Meritocracy/Privilege = 1.

Sindile:
Quotas perhaps are necessary, but I feel they should be used with a lightness of touch because who says that transformation's main driver has to necessarily be quotas? Why has this view become common wisdom? Especially since it hasn't yielded grassroots results like more black coaches and more black academies in townships etc. To be frank and honest, I think a lot of white people that watch rugby are just plainly stupid for not realising the economic potential of transformation even when they are told about it. A lot of people, both black and white, don't actually care about the game, but care about racial one-uppance, and this does upset me as an avid rugby fan. It is frustrating watching ignorant and stupid people argue pointlessly about a sport they either care very little about or have limited technical understanding of.

Tota:
I stopped watching Super Rugby about 3 years ago, and am purely focused on football now. Any football.  It's quite apparent that team selection is largely based on race and on familiarity. According to the rugby powers that be, there's no benefit or need to seeing black players in the rugby teams. But it's okay for the white DA party to be led by a black person, cause now there will be benefit if other blacks see that it's okay and vote. This isn't a political conversation, but it's quite clear that our national life is led and designed along racial lines. South Africa is a deeply divided and racially polarised nation, and the quantity of denialists is epic. It there was a so called rainbow nation, we'd all speak at least 4 South African languages and have elements of true African culture in our rugby, not just players. See what the Haka represents? Foreign white settlers embracing local indigenous culture. They are open enough to even have All Black Maori teams. Very open and fair society. Maybe it's the white players that need grassroots development. I mean, they did lose to Japan. I don't think that we have endless time to transform. Patience is seriously running low, and fate will dictate. The chasm is so wide, and I have personally concluded that it's too wide to close, and I will rather watch football. A truly global sport with less nonsense (besides the diving!). I will always support the Boks with a lots of reservation though.

Sindile:

My concluding thoughts are simple. 

Rugby gets a bad rap because it is an Afrikaner-dominated sport at the top-level and the perception of Afrikaners amongst black people is that they are the most resistant to change and the most racist people around. Whether this is true or not, I cannot comment because I don't know.

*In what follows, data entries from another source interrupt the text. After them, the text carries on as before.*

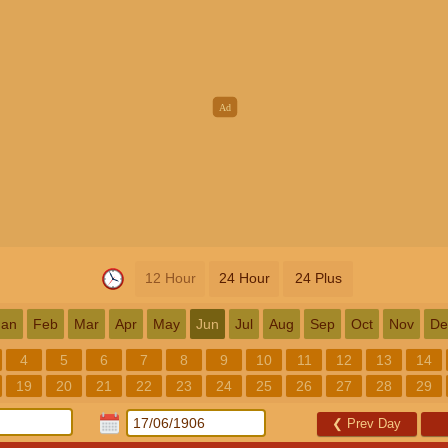
12 Hour
24 Hour
24 Plus
Jan
Feb
Mar
Apr
May
Jun
Jul
Aug
Sep
Oct
Nov
De
4
5
6
7
8
9
10
11
12
13
14
19
20
21
22
23
24
25
26
27
28
29
❮
Prev Day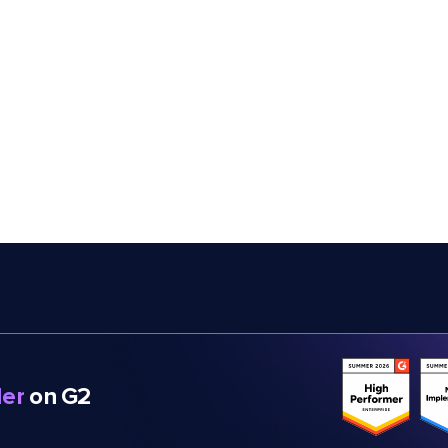
er
on G2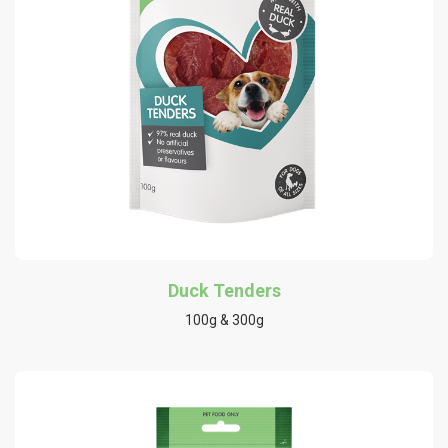
Duck Tenders
100g & 300g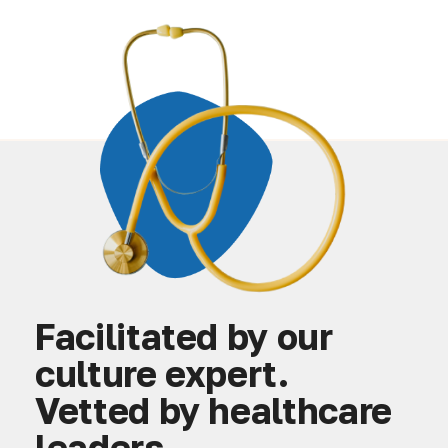
Facilitated by our
culture expert.
Vetted by healthcare
leaders.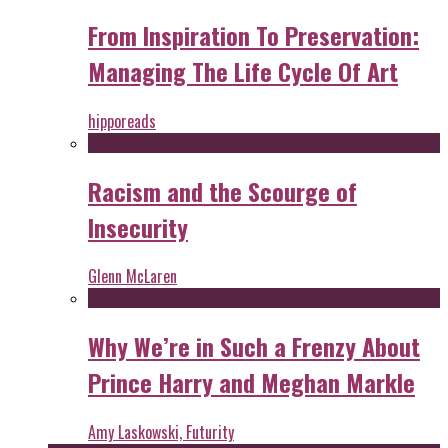
From Inspiration To Preservation:
Managing The Life Cycle Of Art
hipporeads
Racism and the Scourge of
Insecurity
Glenn McLaren
Why We’re in Such a Frenzy About
Prince Harry and Meghan Markle
Amy Laskowski, Futurity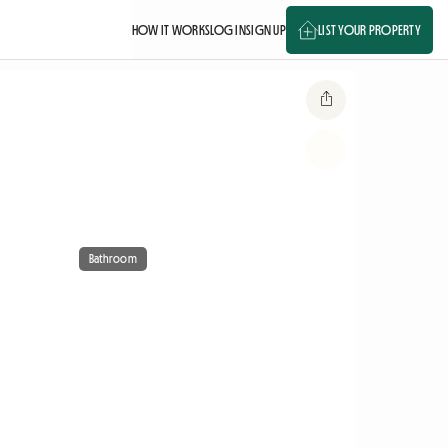
HOW IT WORKS
LOG IN
SIGN UP
LIST YOUR PROPERTY
Bathroom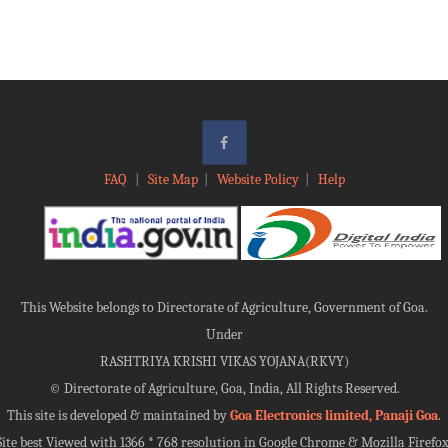
FAQ
|
Site Map
|
Website Policy
|
Help
This Website belongs to Directorate of Agriculture, Government of Goa.
Under
RASHTRIYA KRISHI VIKAS YOJANA(RKVY)
©
Directorate of Agriculture, Goa, India, All Rights Reserved.
This site is developed & maintained by
Goa Electronics limited, Panaji Goa
.
Site best Viewed with 1366 * 768 resolution in Google Chrome & Mozilla Firefox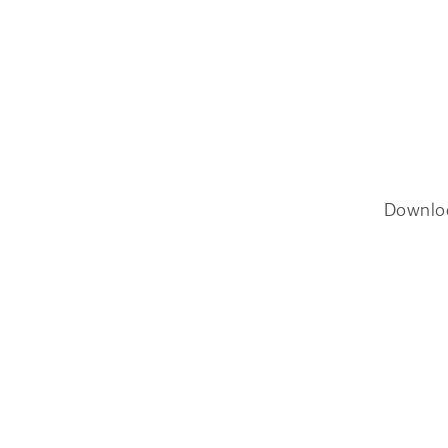
Downlo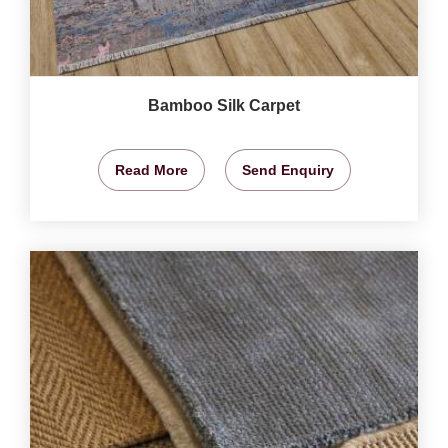
Bamboo Silk Carpet
Read More
Send Enquiry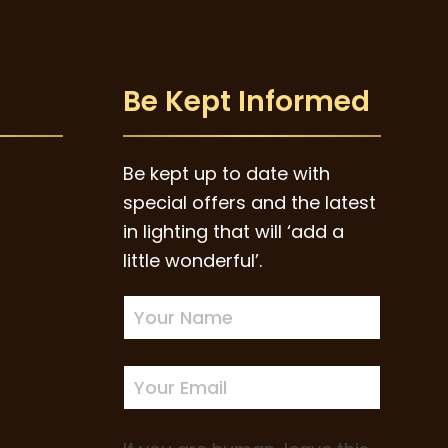
Be Kept Informed
Be kept up to date with
special offers and the latest
in lighting that will ‘add a
little wonderful’.
Newsletter
Sign-
up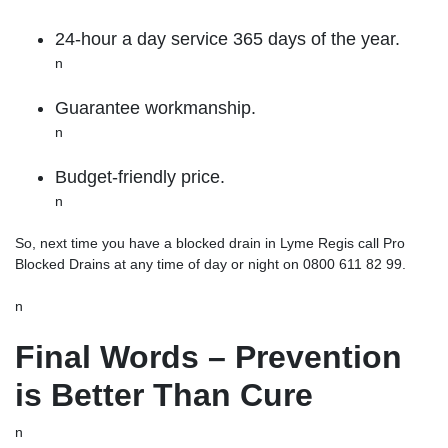
24-hour a day service 365 days of the year.
n
Guarantee workmanship.
n
Budget-friendly price.
n
So, next time you have a blocked drain in Lyme Regis call
Pro
Blocked Drains
at any time of day or night on 0800 611 82 99.
n
Final Words – Prevention
is Better Than Cure
n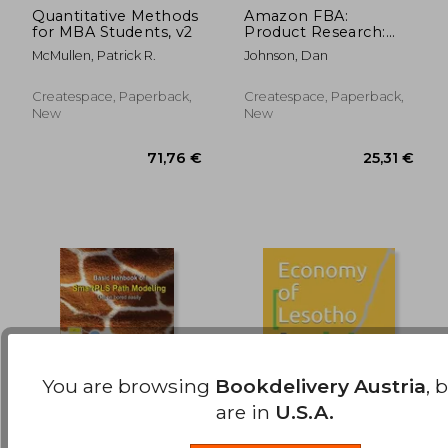
Quantitative Methods
Amazon FBA:
for MBA Students, v2
Product Research:
538,45 €
180,50
How to Search
McMullen, Patrick R.
Johnson, Dan
Profitable Products
to Sell on Amazon:
Best Amazon Selling
Createspace, Paperback,
Createspace, Paperback,
Secrets Revealed: The
New
New
Amazo
You are browsing
Bookdelivery Austria
, 
are in
U.S.A.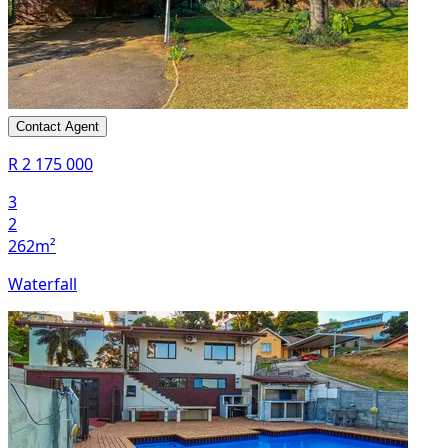
Contact Agent
R 2 175 000
3
2
262m²
Waterfall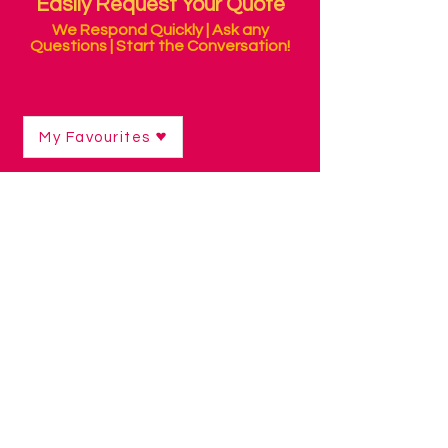
Easily Request Your Quote
We Respond Quickly | Ask any
Questions | Start the Conversation!
My Favourites
Sorry, the requested product is not available
Search for a product
Favourites
Quote
Gift Cards
Display prices in:
ZAR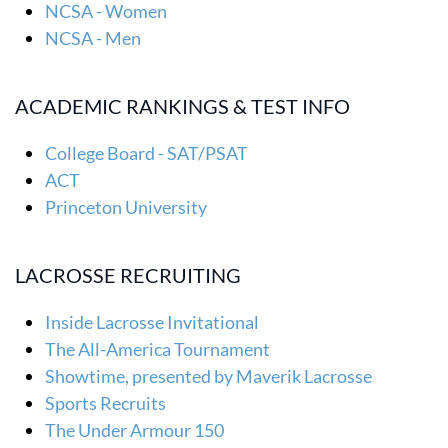
NCSA - Women
NCSA - Men
ACADEMIC RANKINGS & TEST INFO
College Board - SAT/PSAT
ACT
Princeton University
LACROSSE RECRUITING
Inside Lacrosse Invitational
The All-America Tournament
Showtime, presented by Maverik Lacrosse
Sports Recruits
The Under Armour 150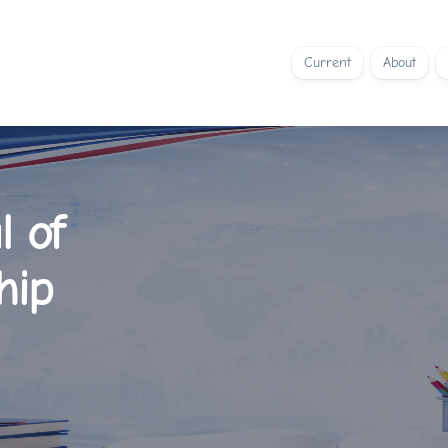
Current
About
l of
hip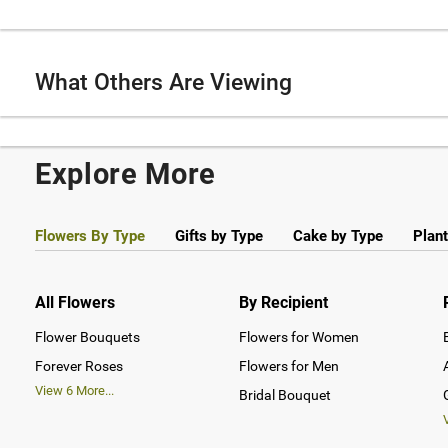
What Others Are Viewing
Explore More
Flowers By Type
Gifts by Type
Cake by Type
Plant
All Flowers
By Recipient
Flower Bouquets
Flowers for Women
Forever Roses
Flowers for Men
View
6
More...
Bridal Bouquet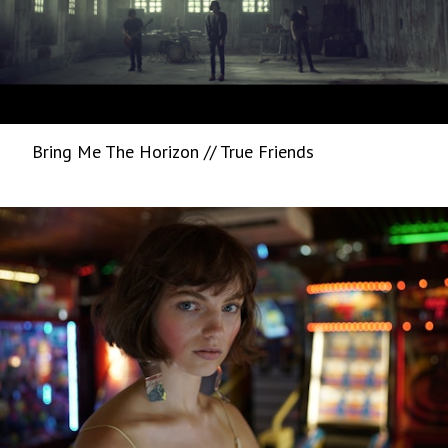
Bring Me The Horizon // True Friends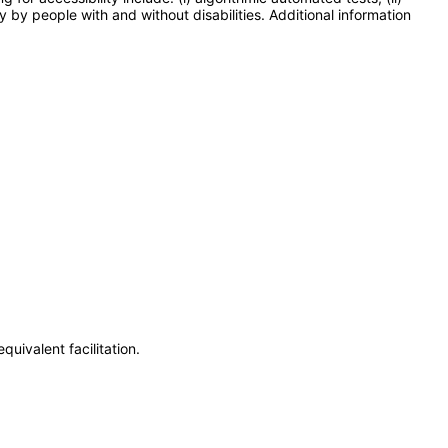
y by people with and without disabilities. Additional information
uivalent facilitation.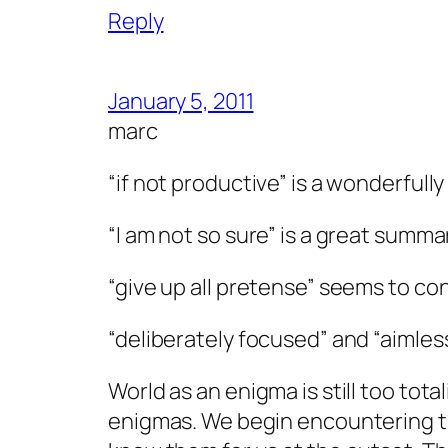
Reply
January 5, 2011
marc
“if not productive” is a wonderful
“I am not so sure” is a great summar
“give up all pretense” seems to co
“deliberately focused” and “aimles
World as an enigma is still too total
enigmas. We begin encountering t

The sport needs transformation players as much as transformative systems. You simply cannot generate the emotional connection to cricket, for example, many people got from Makhaya Ntini. Rugby needs that and I don't mean 'quota positions' (Prop and Wing). I am literally hoping (almost praying) for a black Daniel Carter in this country (both ability and temperament).

Rugby has massive potential to bring this country together, more than cricket and football do. We need to have a longer-term view for the sport, both competitively and economically and that is only possible if we take transformation seriously. My hope is that we can have a system where every single union is competitive (like the NFL, where a small time Green Bay Packers has as much chance as the big time New York Giants of going to the Superbowl). We need both volume in money and talent for that to happen, for our administrators to institute a system that isn't just about the big unions.